Using the lesson on beginner machine learning algorithms, explain in one to three sentences why decision trees are called probably the most intuitive machine learning model.

Passage:
_ _ _ _ _ _ _

Unit 5 Machine Learning 9 min read

Decision Trees, SVMs and More: Key Machine Learning Algorithms for Beginners

There are many machine learning algorithms. This lesson covers the ones you'll encounter most often: decision trees, random forests, SVMs, KNN, and Naive Bayes. Each has a different strength, a different weakness, and a different situation where it's the right tool.

John Bowman
John Bowman
Listen to this lesson

Decision Trees: How They Work and Why They're Intuitive

Decision trees are probably the most intuitive machine learning model. A human can look at a trained decision tree and understand exactly what it's doing.

The idea: you ask a series of yes/no questions about the data, and each answer narrows down the prediction. Is the email long? If yes, branch A. If no, branch B. In branch A, does it contain certain words? If yes, probably spam. This is how you'd manually build a flowchart. A decision tree is that flowchart, built automatically from data.

_ _ _ _ _ _ _

Data excerpt:

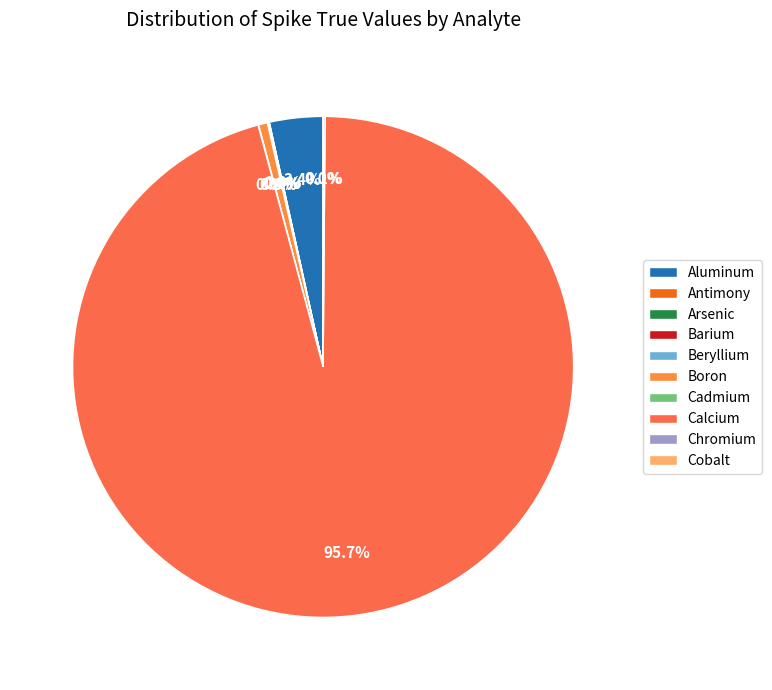

Is there any slice that represents more than half of the pie?

Yes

_ _ _ _ _ _ _

Solution to this task: A human can look at a trained decision tree and understand exactly what it is doing. The tree works by asking a series of yes/no questions about the data, with each answer narrowing the prediction. This makes it the same kind of flowchart a person would build by hand, except that it is built automatically from data.